SORTING BOOKS BY COLOR.

A few years ago, in the course of a post on how to sort books, I said, “There are in fact people who arrange books by color” (alas, the link is now dead); I discover from a comment by Doctor Science in this Log thread (for a post in which Pullum answers the eternal question “What does Kreisoppa Tebberley mean?”) that the New England Law Library has a search function called “Well, Its Red” that actually allows you to look for a book based on its color. I could have used that back in my bookstore-worker days.

Comments

  1. marie-lucie says

    That sounds like a great idea. Many people have a better visual than verbal memory, so using colour as an additional searchable feature makes a lot of sense. I don’t sort my own books by colour on my shelves, but I usually remember what a particular book looks like, in size, shape and colour, the latter being easiest to remember.

  2. Kutsuwamushi says

    The day when I have so many books that sorting them by color is impractical will be a happy one, but I like the excitement of shelving Mithun’s “Languages of Native North America” next to “Harry Potter and the Goblet of Fire” (both green). And on the other side, a cookbook. Marvelous.
    The “well it’s red” function should also include size, hardback versus paperback, abstract versus representational cover design, perhaps an index of how busy it is… although I know that’s just being demanding.

  3. It’s a good idea in theory, but I’ve got a lot of beigy off-white dust covers that I wouldn’t know what to do with. Still, it would make redecorating the living room a whole lot more interesting. I see a wall with floor-to-ceiling red books on the left, sweeping across the spectrum to violet on the right, and padded out with some old copies of the yellow pages in the centre.

  4. A friend of mine who sells books has them organized by subject. When he sells one he looks for it by color description and whether it’s paperback or hardcover. It takes him more than an hour to find less than a dozen books. When I sold books I set them up alphabetized by author from the very beginning and never regretted it. My own books remain organized by subject.

  5. we should suggest this to LibraryThing geeks.
    I absolutely agree with Marie-Lucie’s point – visual memory is often stronger verbal. To add to this – colour also codes emotion. For some reason most of my favourite books are in various shades of green. And it’s not just colour, it’s the image on the cover too.

  6. I think this idea sucks. I also happen to be colorblind.

  7. Sorting by color actually makes sense in many technical areas– ‘Springer Yellow’ is the obvious example, but there are others.

  8. When I moved into my apartment, a friend unpacked my books for me. I hadn’t given her instructions or anything, so she went with what made visual sense to her and sorted by color:
    http://www.flickr.com/photos/knile/2480574633/
    It took me over a year to get the courage to unsort them and put them back up, but in Library of Congress order. Now THAT is a project.

  9. I worked at an institution which had an Architecture library and an Engineering library and I was struck by how the engineering library was sorted thematically: materials, theory of structures, environmental physics etc, while the Architecture library was mostly sorted by individuals, Sullivan, Foster, Scarpa etc. It was like an outcropping of the ‘objective’ and ‘subjective’ strata that grind away below the surface of design team meetings.
    It also made me wonder how the students’ view of their disciplines would be changed if we swopped systems.

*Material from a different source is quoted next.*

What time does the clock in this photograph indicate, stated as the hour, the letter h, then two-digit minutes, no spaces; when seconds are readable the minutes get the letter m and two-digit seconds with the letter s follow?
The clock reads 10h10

  10. In 2004 Chris Cobb, along with an army of McSweeney’s-rallied student volunteers, temporarily reorganized the contents of the Adobe Bookshop in San Francisco by color (25,000-35,000 volumes all told). They were left that way for a month as an art installation titled “There Is Nothing Wrong in the Whole Wide World.” The store, in its new arrangement, remained open for business throughout. At the end of the month, the volunteers returned to help put everything back.
    http://www.youtube.com/watch?v=45DlE0zoMSU
    http://www.npr.org/templates/story/story.php?storyId=4182224

  11. Menacle Gosaca says

    Here is a nice example from the subconscious shelf:
    http://www.newyorker.com/online/blogs/books/2010/03/the-subconscious-shelf-5.html

  12. Pepys Library is by height, kept that way per a codicil.
    Nicholas Basbanes contends (00:30:56) that at some point “you shelve according to the space that’s available.”

  13. In terms of cataloging, Cotton’s system is obviously the best. Beowulf is Cotton Vitellius A. xv, and how could cataloging be done better?

  14. roseholding says

    While working at a book store my wife had some terrible customers. They would leave porn in the kid’s section, leave Mein Kampf in the Jewish Studies section and a myriad of other terrible things. They used to yell at people for not wrapping their books properly or one woman was mad because they did not have a section of purple books. (She was decorating a house and wanted books that were purple, thus this Einstein thought a bookstore would sort their books by color?) What is the worst customer you have had?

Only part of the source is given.